# DataFrame

Two-dimensional data structure representing data as a table with rows and columns.

### Parameters

1. data (dict, Sequence, ndarray, Series, or pandas.DataFrame)
   Two-dimensional data in various forms; dict input must contain Sequences,
   Generators, or a `range`. Sequence may contain Series or other Sequences.

2. schema (Sequence of str, (str,DataType) pairs, or a {str:DataType,} dict)
   The schema of the resulting DataFrame. The schema may be declared in several
   ways:

- As a dict of {name:type} pairs; if type is None, it will be auto-inferred.
- As a list of column names; in this case types are automatically inferred.
- As a list of (name,type) pairs; this is equivalent to the dictionary form.

If you supply a list of column names that does not match the names in the
underlying data, the names given here will overwrite them. The number
of names given in the schema should match the underlying data dimensions.

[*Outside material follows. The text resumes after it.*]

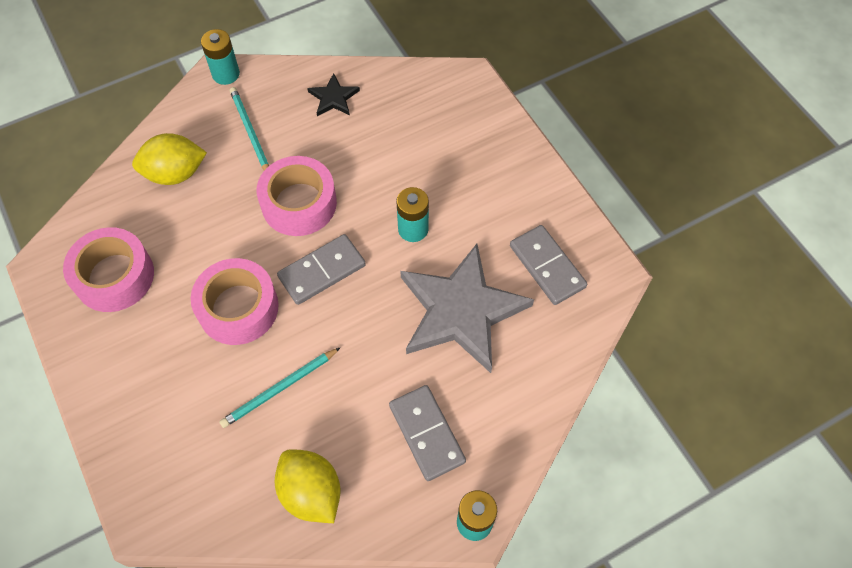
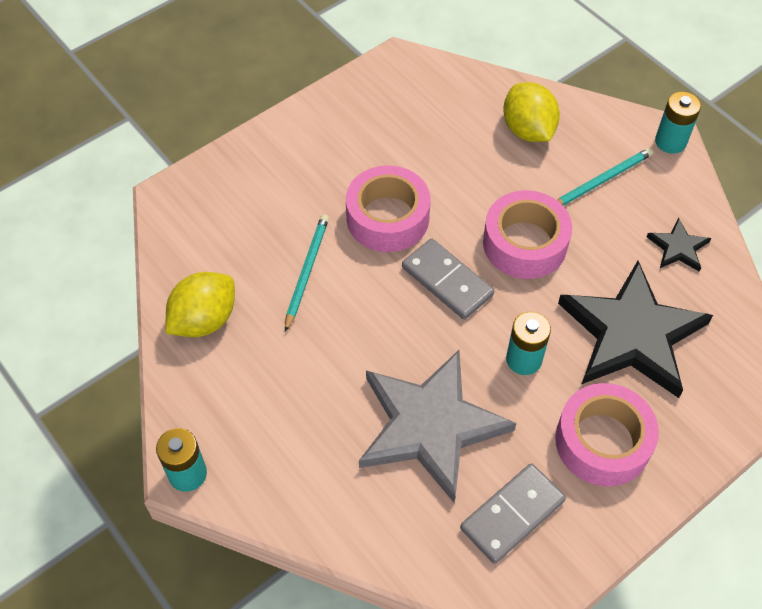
camera: 80 degrees right, 5 degrees down
(114, 276) = (399, 113): pink tape -> pink tape (602, 442)
(279, 389) = (306, 271): turquoise pencil -> turquoise pencil turned 60 degrees clockwise
(406, 149) = (632, 334): none -> black star
(426, 433) = (278, 413): grey domino -> none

If set to `None` (default), the schema is inferred from the data.

3. schema_overrides (dict, default None)
   Support type specification or override of one or more columns; note that
   any dtypes inferred from the schema param will be overridden.

The number of entries in the schema should match the underlying data
dimensions, unless a sequence of dictionaries is being passed, in which case
a _partial_ schema can be declared to prevent specific fields from being loaded.

4. strict (bool, default True)
   Throw an error if any `data` value does not exactly match the given or inferred
   data type for that column. If set to `False`, values that do not match the data
   type are cast to that data type or, if casting is not possible, set to null
   instead.

5. orient ({'col', 'row'}, default None)
   Whether to interpret two-dimensional data as columns or as rows. If None,
   the orientation is inferred by matching the columns and data dimensions. If
   this does not yield conclusive results, column orientation is used.

6. infer*schema_length (int or None)
   The maximum number of rows to scan for schema inference. If set to `None`, the
   full data may be scanned *(this can be slow)\_. This parameter only applies if
   the input data is a sequence or generator of rows; other input is read as-is.

7. nan_to_null (bool, default False)
   If the data comes from one or more numpy arrays, can optionally convert input
   data np.nan values to null instead. This is a no-op for all other input data.


In [291]:
import polars as pl

### Create DataFrames


In [292]:
df = pl.DataFrame({'first': [1, 2, 3], 'second': [4, 5, 6]})
df = pl.DataFrame([[1, 2, 3], [4, 5, 6]], schema=['first', 'second'])
df = pl.DataFrame(
    [pl.Series([1, 2, 3]), pl.Series([4, 5, 6])],
    schema=['first', 'second']
)

df

first,second
i64,i64
1,4
2,5
3,6


#### Set DataFrame's data types statically


In [293]:
df = pl.DataFrame(
    [[1, 2, 3], [4, 5, 6], [7, 8, 9]],
    # int will be converted to pl.Int64
    schema=[('first', pl.Int16), ('second', pl.Int32), ('third', int)]
)
df = pl.DataFrame(
    ([1, 2, 3], [4, 5, 6], [7, 8, 9]),
    # int will be converted to pl.Int64
    schema={'first': pl.Int16, 'second': pl.Int32, 'third': int}
)

df

first,second,third
i16,i32,i64
1,4,7
2,5,8
3,6,9


### Get DataFrame's column(s)


In [294]:
# 1. Select by calling __getitem__ method
# Select by column name(s)
df['first', 'third']
df[['first', 'third']]
df[('first', 'third')]

# Parameters: [row(s), column(s)]
df[:, ('first', 'third')]
df[:, (0, 2)]
df[:, -2:]

# Select by column name(s)
df.select('first', 'third')
df.select(['first', 'third'])
df.select(('first', 'third'))

# Select by expression(s)
df.select(pl.col('first', 'third'))
df.select(pl.col('first'), pl.col('third'))
df.select([pl.col('first'), pl.col('third')])
df.select((pl.col('first'), pl.col('third')))

# With expression(s), it will allow us to evaluate each value
df.select(pl.col('first') + 10)

first
i16
11
12
13


### Get DataFrame's row(s)


In [313]:
df[0]
df[:2]
df[1:-1]

# Get row(s) and speficy the column(s)
df[0, -2:]
df[0, (0, 2)]

df[0, ('third', 'first')]
df[0, ('second',)]
df[(0, 2), :]

first,second,third
i16,i32,i64
1,4,7
3,6,9